A resort to religious bigotry

Unfortunately, it almost goes without saying that an initiative on as emotional a topic as Proposition 8, the California measure that would in effect reverse the California Supreme Court decision legalizing gay marriage, will be promoted with distorted facts on both sides. Indeed, that is what has happened. Both sides seem to have forgot what that court decision and Proposition 8 are all about — almost nothing in terms of traditional legal rights. It is about whether a state-sanctioned same-sex union can be called marriage or not; if it passes, same-sex couples will still be able to get "married" and get every legal right except to call the union marriage in a legal sense. In at least a technical sense, Proposition 8 has nothing to do with what is taught in schools, as proponents have claimed, or with whether same-sex couples will be discriminated against in terms of government protections, as opponents have claimed.

Yet the campaigns of both sides have restored to distortions and half-truths, sometimes with outright misstatements, at other times when statements that are defensible in only the most technical of senses, and at other times hinting at things that aren't true (such as possibility that churches could be required to marry same-sex couples) without saying so directly.

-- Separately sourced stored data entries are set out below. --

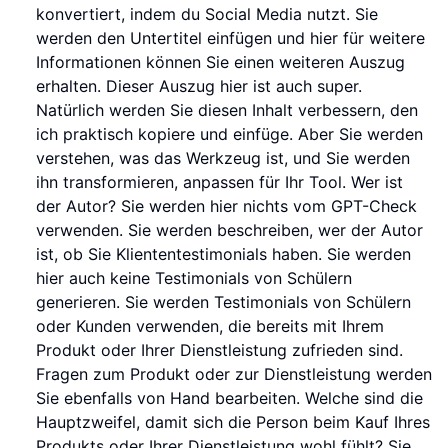
konvertiert, indem du Social Media nutzt. Sie
werden den Untertitel einfügen und hier für weitere
Informationen können Sie einen weiteren Auszug
erhalten. Dieser Auszug hier ist auch super.
Natürlich werden Sie diesen Inhalt verbessern, den
ich praktisch kopiere und einfüge. Aber Sie werden
verstehen, was das Werkzeug ist, und Sie werden
ihn transformieren, anpassen für Ihr Tool. Wer ist
der Autor? Sie werden hier nichts vom GPT-Check
verwenden. Sie werden beschreiben, wer der Autor
ist, ob Sie Kliententestimonials haben. Sie werden
hier auch keine Testimonials von Schülern
generieren. Sie werden Testimonials von Schülern
oder Kunden verwenden, die bereits mit Ihrem
Produkt oder Ihrer Dienstleistung zufrieden sind.
Fragen zum Produkt oder zur Dienstleistung werden
Sie ebenfalls von Hand bearbeiten. Welche sind die
Hauptzweifel, damit sich die Person beim Kauf Ihres
Produkts oder Ihrer Dienstleistung wohl fühlt? Sie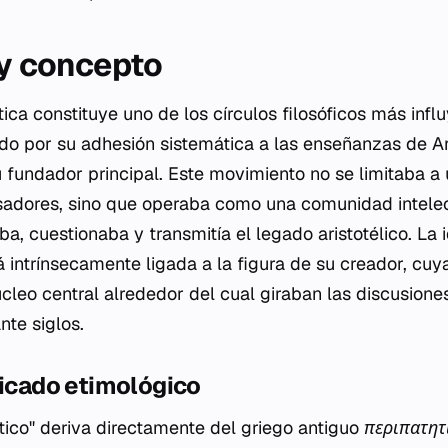
 y concepto
ica constituye uno de los círculos filosóficos más infl
ado por su adhesión sistemática a las enseñanzas de Ar
fundador principal. Este movimiento no se limitaba a
sadores, sino que operaba como una comunidad intele
a, cuestionaba y transmitía el legado aristotélico. La 
á intrínsecamente ligada a la figura de su creador, cuy
cleo central alrededor del cual giraban las discusione
nte siglos.
ficado etimológico
ético" deriva directamente del griego antiguo
περιπατητ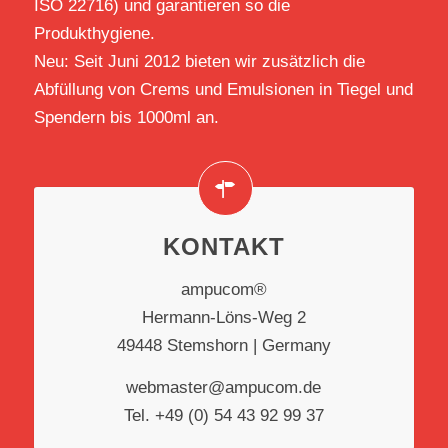
ISO 22716) und garantieren so die
Produkthygiene.
Neu: Seit Juni 2012 bieten wir zusätzlich die
Abfüllung von Crems und Emulsionen in Tiegel und
Spendern bis 1000ml an.
KONTAKT
ampucom®
Hermann-Löns-Weg 2
49448 Stemshorn | Germany
webmaster@ampucom.de
Tel. +49 (0) 54 43 92 99 37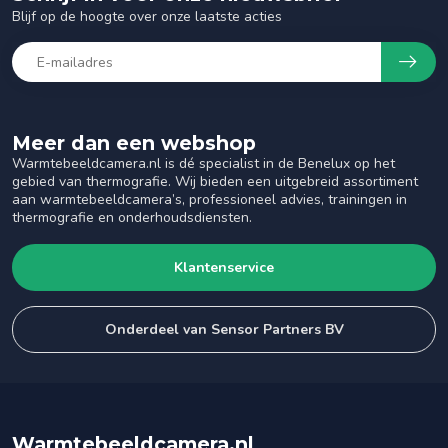
Blijf op de hoogte over onze laatste acties
Meer dan een webshop
Warmtebeeldcamera.nl is dé specialist in de Benelux op het
gebied van thermografie. Wij bieden een uitgebreid assortiment
aan warmtebeeldcamera’s, professioneel advies, trainingen in
thermografie en onderhoudsdiensten.
Klantenservice
Onderdeel van Sensor Partners BV
Warmtebeeldcamera.nl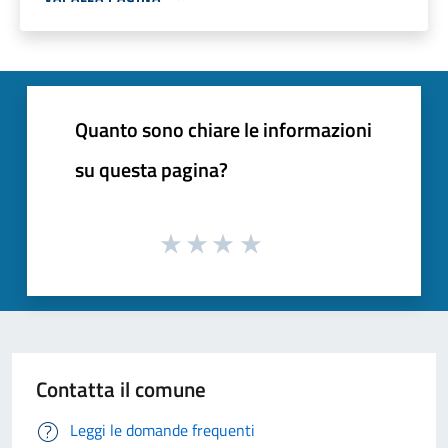
Quanto sono chiare le informazioni
su questa pagina?
Contatta il comune
Leggi le domande frequenti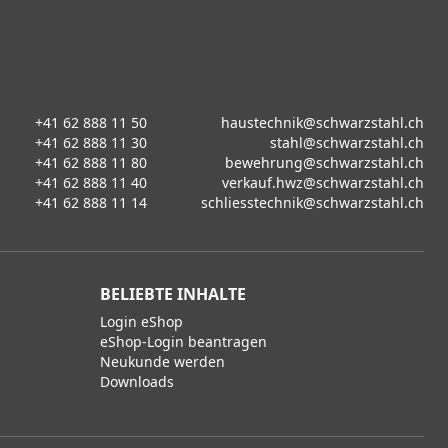
+41 62 888 11 50
haustechnik@schwarzstahl.ch
+41 62 888 11 30
stahl@schwarzstahl.ch
+41 62 888 11 80
bewehrung@schwarzstahl.ch
+41 62 888 11 40
verkauf.hwz@schwarzstahl.ch
+41 62 888 11 14
schliesstechnik@schwarzstahl.ch
BELIEBTE INHALTE
Login eShop
eShop-Login beantragen
Neukunde werden
Downloads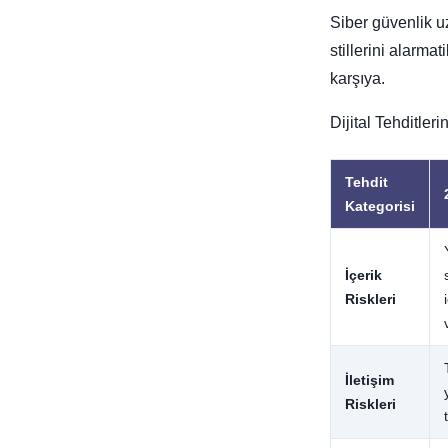
Siber güvenlik u
stillerini alarmat
karşıya.
Dijital Tehditler
Tehdit
Kategorisi
İçerik
Riskleri
İletişim
Riskleri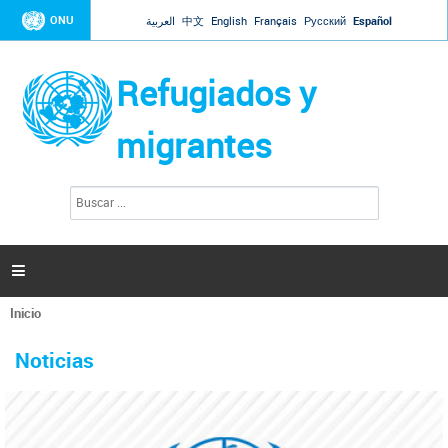
Jump to navigation
ONU
العربية
中文
English
Français
Русский
Español
Refugiados y
migrantes
B
F
u
o
s
r
c
a
m
r

u
l
Inicio
a
Se
r
La ONU responde a Guaidó que está lista para
31 Ene 2019 -
encuentra
i
Noticias
reforzar la ayuda humanitaria en Venezuela
usted
o
aquí
d
El Secretario General ha respondido a la carta enviada por el presidente de la
e
Asamblea Nacional de Venezuela solicitando a Naciones Unidas que aumente
b
la ayuda humanitaria. Guerres ha reiterado que la ONU está lista para hacerlo,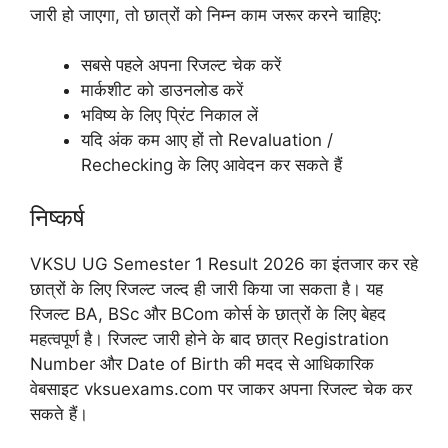
जारी हो जाएगा, तो छात्रों को निम्न काम जरूर करने चाहिए:
सबसे पहले अपना रिजल्ट चेक करें
मार्कशीट को डाउनलोड करें
भविष्य के लिए प्रिंट निकाल लें
यदि अंक कम आए हों तो Revaluation /
Rechecking के लिए आवेदन कर सकते हैं
निष्कर्ष
VKSU UG Semester 1 Result 2026 का इंतजार कर रहे
छात्रों के लिए रिजल्ट जल्द ही जारी किया जा सकता है। यह
रिजल्ट BA, BSc और BCom कोर्स के छात्रों के लिए बेहद
महत्वपूर्ण है। रिजल्ट जारी होने के बाद छात्र Registration
Number और Date of Birth की मदद से आधिकारिक
वेबसाइट vksuexams.com पर जाकर अपना रिजल्ट चेक कर
सकते हैं।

And both sides, too, have resorted in one way or another to fear. Yet, at least until now, the campaigns haven't devolved into championing of outright religious bigotry. That is no longer the case, as this new TV ad shows:

True, the Church of Jesus Christ of Latter-day Saints, popularly known as the Mormon Church, has opened itself up to this sort of attack by getting involved in the political process. But that doesn't make the attack acceptable as a part of the political process.

Imagine, if you will, if an ad had pictured two stereotypical rabbis doing the same thing (some Jewish groups have supported Proposition 8); the ad rightfully would have been seen as anti-Semitic. Or, to put the shoe on the other foot, suppose that one of the pro-8 ads had shown had shown scenes of stereotypical gay men molesting young boys they hope to adopt once they're married. Such an ad rightfully would have been condemned as bigoted and criticized as a new low. This ad should as well.